The answer must consist of every line in the records that contains the word "الملكية".

Page-level text extractions:
════════════════

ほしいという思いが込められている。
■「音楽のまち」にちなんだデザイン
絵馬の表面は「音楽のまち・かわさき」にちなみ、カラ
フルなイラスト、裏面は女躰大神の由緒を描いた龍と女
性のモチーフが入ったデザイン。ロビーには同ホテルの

════════════════

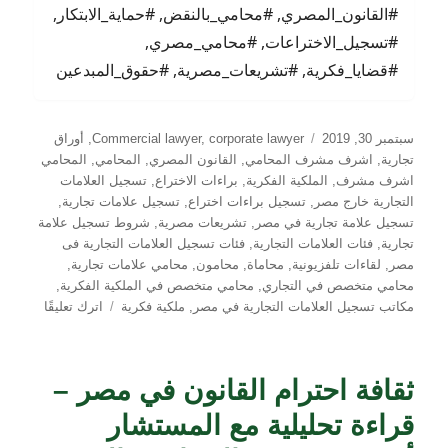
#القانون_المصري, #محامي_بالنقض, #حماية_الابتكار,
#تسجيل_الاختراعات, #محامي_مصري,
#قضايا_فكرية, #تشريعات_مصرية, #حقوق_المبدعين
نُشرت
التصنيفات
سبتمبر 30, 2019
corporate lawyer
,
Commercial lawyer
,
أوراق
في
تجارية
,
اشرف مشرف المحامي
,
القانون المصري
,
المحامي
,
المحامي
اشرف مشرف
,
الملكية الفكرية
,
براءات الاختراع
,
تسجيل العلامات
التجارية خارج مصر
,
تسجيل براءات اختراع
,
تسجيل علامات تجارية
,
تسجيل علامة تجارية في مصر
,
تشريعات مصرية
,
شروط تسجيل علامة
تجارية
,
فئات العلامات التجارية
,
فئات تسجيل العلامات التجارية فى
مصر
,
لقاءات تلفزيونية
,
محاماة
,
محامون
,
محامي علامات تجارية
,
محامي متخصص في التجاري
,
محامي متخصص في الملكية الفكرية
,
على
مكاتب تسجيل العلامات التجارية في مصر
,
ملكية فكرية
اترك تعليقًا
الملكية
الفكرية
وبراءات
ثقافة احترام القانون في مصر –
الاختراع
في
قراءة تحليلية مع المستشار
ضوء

════════════════

## Solution below
الملكية الفكرية
محامي متخصص في الملكية الفكرية
الملكية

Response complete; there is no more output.